My first salaried job was the United States military and it has been that for the last 20+ years. And it’s the only salaried job I’ve ever had.
My first salaried position was as a Human Resources Specialist. I remember how strange and liberating it was at first, to think that I could count on that paycheck all the time.
My first salaried position was as an Office Manager. I think I made $18,000.00/year.
@augustlan – my first true salaried job was just above yours – $19,500. I thought I was it, because I was an office manager. Woo! I thought I was making some serious money. Then I paid rent, bills and groceries. I got a night job bartending.
@Darwin – no way. My mother is 66. Not willingly, but she is. When my sister was teasing her about being old, she declared 99 was old in her mind. She also explained that turning 66 annoyed her, because it moved her into another age bracket on a website she’s started to take an interest in.
Scooper at Haagen Dazs in the mall food court. Grand Avenue was new-ish and sparkling then. Banana Republic sold actual safari wear. $4.00 an hour. I was 15.
Salaried? Receptionist for a multimedia corporation after college. Let’s just say I wasn’t allowed to mention the movie Citizen Kane if certain owners were in the building. I don’t know how I kept myself housed, clothed and fed on such a crap salary, but I did.
I was a busser at a shitty Greek restaurant summer after freshman year in high school. Luckily I had a few friends who also worked there. Back then I made minimum wage, which I think was like $6.75 in CA.
I’ve pretty much stayed in the restaurant industry, risen in the ranks a bit, and the pay.
Cashier for a bookie. Great fun, what with the managments decision to get rid of the security screens, gangs of youths steaming the place, endless con artists who thought they were smarter than us and getting shot at by incompetent robbers. Now that was an education.
First paying job was at a small gift shop that sold crap to tourists, $5.00 per hour.
First salaried job was as a lifeguard. I was actually a shift supervisor so I was required to work X amount of shifts a week and got a fixed paycheck. That was a sweet job at such a young age. There were so many cute boys at the pool!
My first salaried job was doing video editing/compilation for an advertising research firm in Manhattan.

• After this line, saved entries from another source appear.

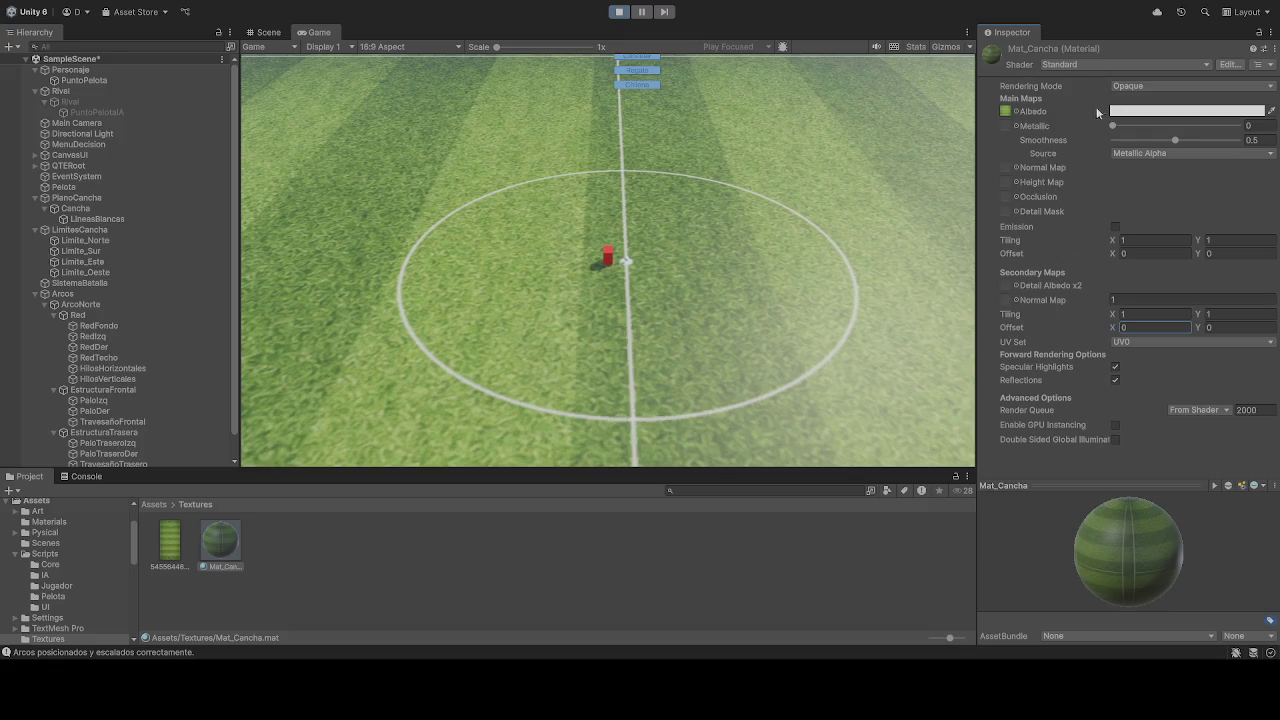
pyautogui.click(1140, 86)
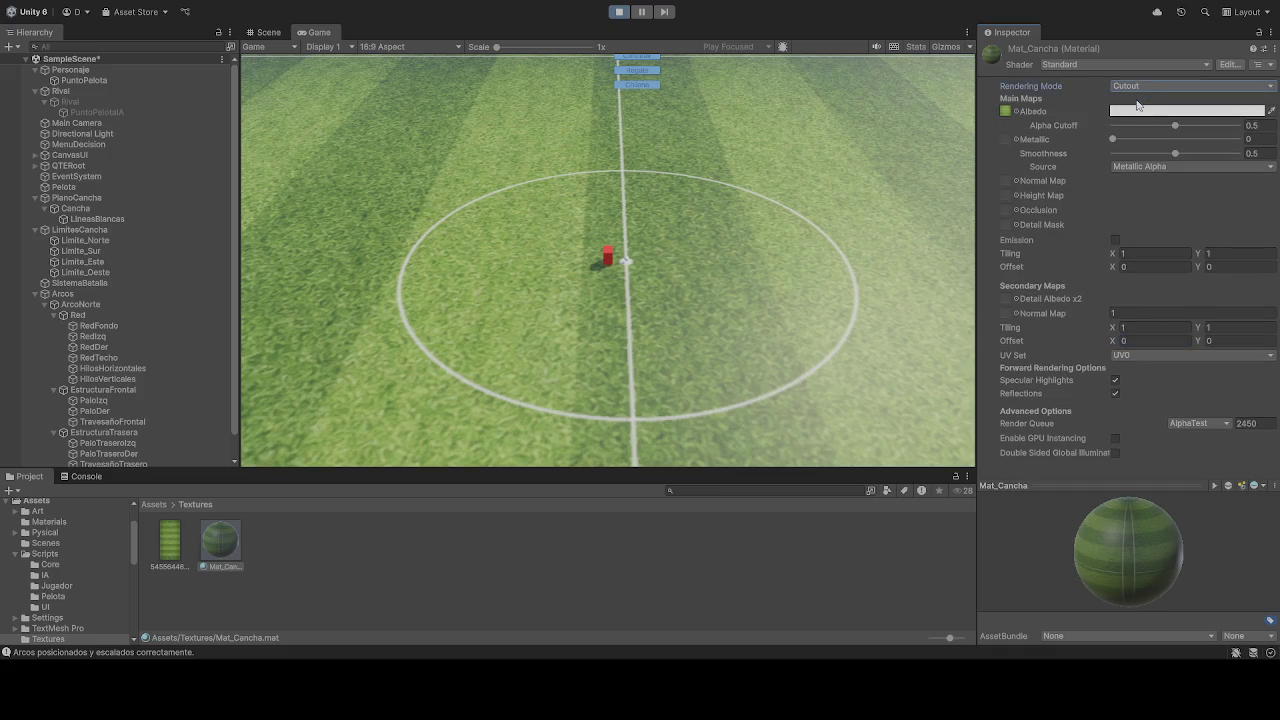
pyautogui.click(933, 234)
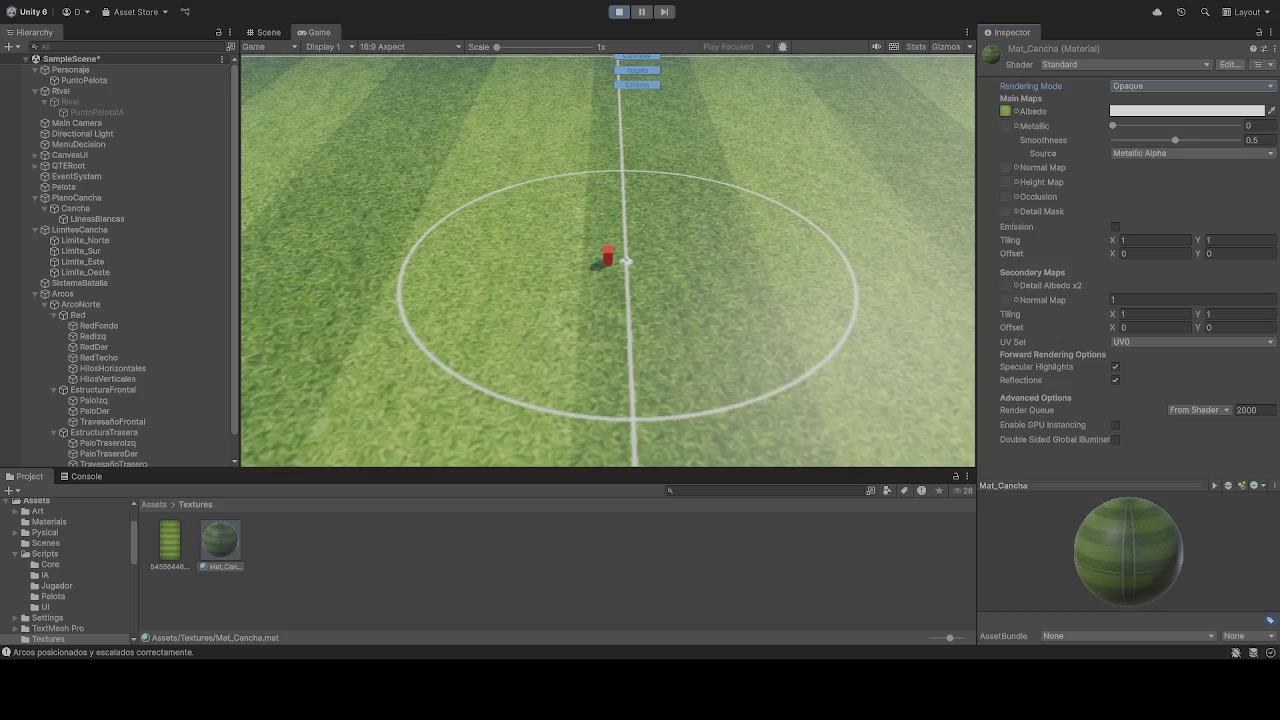
pyautogui.click(170, 545)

I think I got $8/hour to start, luckily they bumped me up to about $14/hour within the first year.
First job, though, was busing table for $2.50/hour plus tips and free steak dinner. I was also cleaning movie theaters for $5/hour plus free movies that summer.
My first paying job was a paper route when I was about 11 years old. I made about $30 a month and felt like I was sitting in butter. My first salaried job was working in dental office three and half days a week for $900 a month.
I was the guy who made your duplicate keys in Sears.
Other than babysitting and paper routes, it was a summer job in a king crab processing plant in Alaska.
Busgirl. $2.25 per hour plus tips. 1976.